## Text
In Jaffa and Tel Aviv on the 4th July one Arab was killed and four wounded on the boundary between the two towns; two days later in Tel Aviv a bomb, thrown at or from a train as it was passing a level crossing, killed a Jewess and injured four Jews; and on the 23rd a bomb, which had been placed in an unattended motor car in a crowded Jewish street in Tel Aviv, exploded, injuring twenty-three Jews, seven of them seriously.

Elsewhere in the country there was no diminution of acts of violence in the form of Arab village murders including two mukhtars; fatal attacks on Jewish settlers and Jewish supernumeries; shooting at an Arab taxi on the Haifa-Tel Aviv road when two Indian Moslems, visitors to Palestine, were killed and a third and the chauffeur were wounded; and the assassinations of an Arab police inspector in Tulkarm and a sheikh of the Haram el Sherif in Jerusalem.

Collected data:
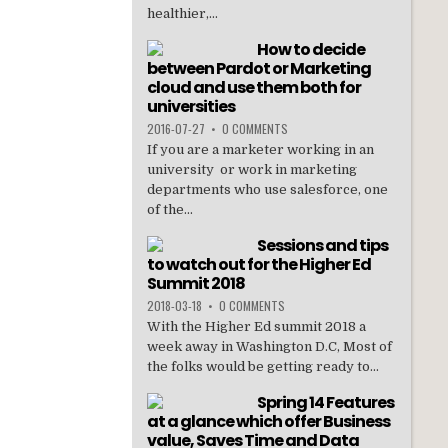
healthier,...
How to decide
between Pardot or Marketing
cloud and use them both for
universities
2016-07-27
•
0 COMMENTS
If you are a marketer working in an
university or work in marketing
departments who use salesforce, one
of the...
Sessions and tips
to watch out for the Higher Ed
Summit 2018
2018-03-18
•
0 COMMENTS
With the Higher Ed summit 2018 a
week away in Washington D.C, Most of
the folks would be getting ready to...
Spring 14 Features
at a glance which offer Business
value, Saves Time and Data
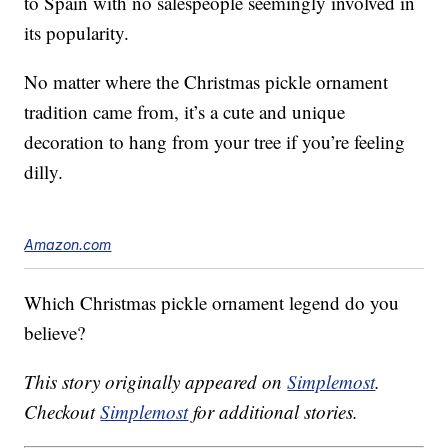
to Spain with no salespeople seemingly involved in
its popularity.
No matter where the Christmas pickle ornament
tradition came from, it’s a cute and unique
decoration to hang from your tree if you’re feeling
dilly.
Amazon.com
Which Christmas pickle ornament legend do you
believe?
This story originally appeared on
Simplemost
.
Checkout
Simplemost
for additional stories.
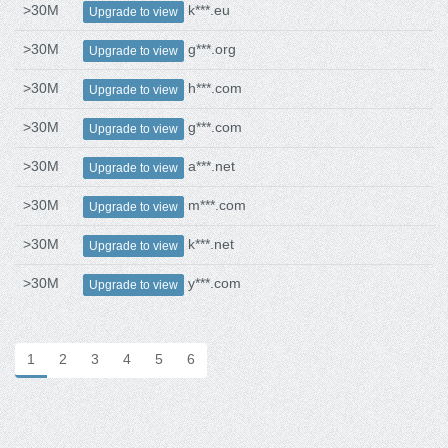
>30M
k***.eu
Upgrade to view
>30M
g***.org
Upgrade to view
>30M
h***.com
Upgrade to view
>30M
g***.com
Upgrade to view
>30M
a***.net
Upgrade to view
>30M
m***.com
Upgrade to view
>30M
k***.net
Upgrade to view
>30M
y***.com
Upgrade to view
1
2
3
4
5
6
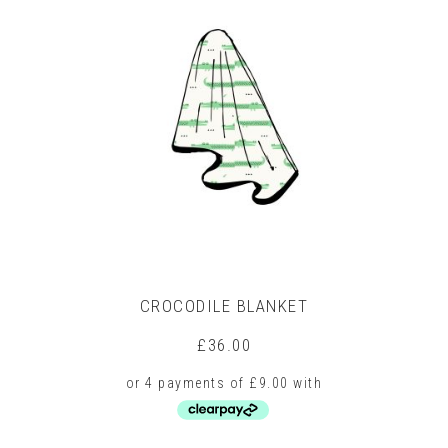
CROCODILE BLANKET
£
36.00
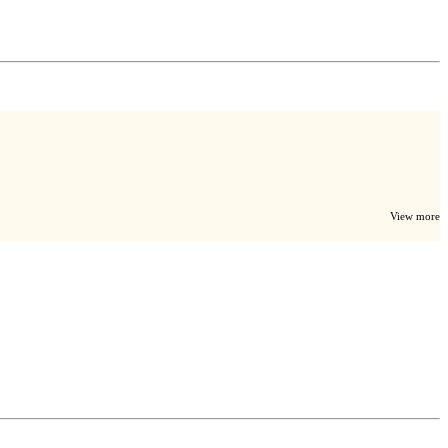
View more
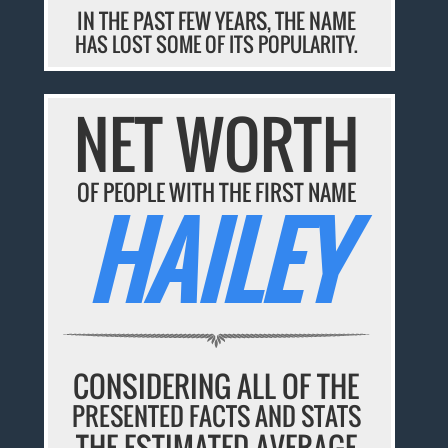
IN THE PAST FEW YEARS, THE NAME
HAS LOST SOME OF ITS POPULARITY.
NET WORTH
OF PEOPLE WITH THE FIRST NAME
HAILEY
CONSIDERING ALL OF THE
PRESENTED FACTS AND STATS
THE ESTIMATED AVERAGE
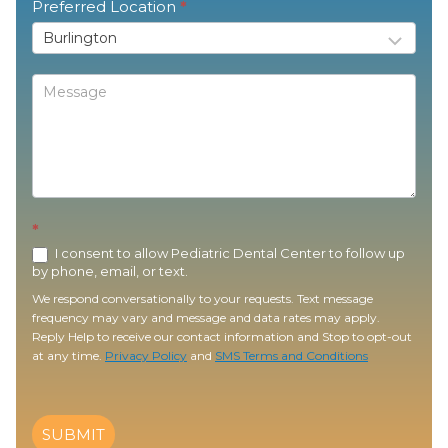
Preferred Location
*
*
I consent to allow Pediatric Dental Center to follow up
by phone, email, or text.
We respond conversationally to your requests. Text message
frequency may vary and message and data rates may apply.
Reply Help to receive our contact information and Stop to opt-out
at any time.
Privacy Policy
and
SMS Terms and Conditions
SUBMIT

## Check your understanding
[1] Return the records from the line with "IN THE PAST FEW YEARS, THE NAME" through the end of the records, repeating each line exactly and leaving out the pictures.
[2] Continue the account of violence in Jaffa, Tel Aviv and elsewhere in Palestine from the point where it stops.
The text and the records come from separate, unrelated sources.

## Responses by task
[1]
IN THE PAST FEW YEARS, THE NAME
HAS LOST SOME OF ITS POPULARITY.
NET WORTH
OF PEOPLE WITH THE FIRST NAME
HAILEY
CONSIDERING ALL OF THE
PRESENTED FACTS AND STATS
THE ESTIMATED AVERAGE
Preferred Location
*
*
I consent to allow Pediatric Dental Center to follow up
by phone, email, or text.
We respond conversationally to your requests. Text message
frequency may vary and message and data rates may apply.
Reply Help to receive our contact information and Stop to opt-out
at any time.
Privacy Policy
and
SMS Terms and Conditions
SUBMIT

[2]
Apart from these murderous activities, small parties of armed men did considerable damage throughout the month by sabotage, concentrating on telephone lines which suffered heavily; on the destruction of Jewish trees and crops; and on attempts to damage the railways as a result of one of which, on the 28th July, the Haifa-Kantara passenger train was badly derailed, the assistant engine driver being fatally injured. During the first half of the month, the frontier fence was cut and damaged three times. As the result of intense defensive patrolling, the oil pipe line was damaged only once during the month.

The succession of attacks, reprisals and counter reprisals caused widespread tension in both Arab and Jewish communities. In the Arab towns of Palestine, and also at Amman in Trans-Jordan there were a series of strikes in protest against the bombing outrages in Haifa and Jerusalem in which the casualties had been preponderantly Arab.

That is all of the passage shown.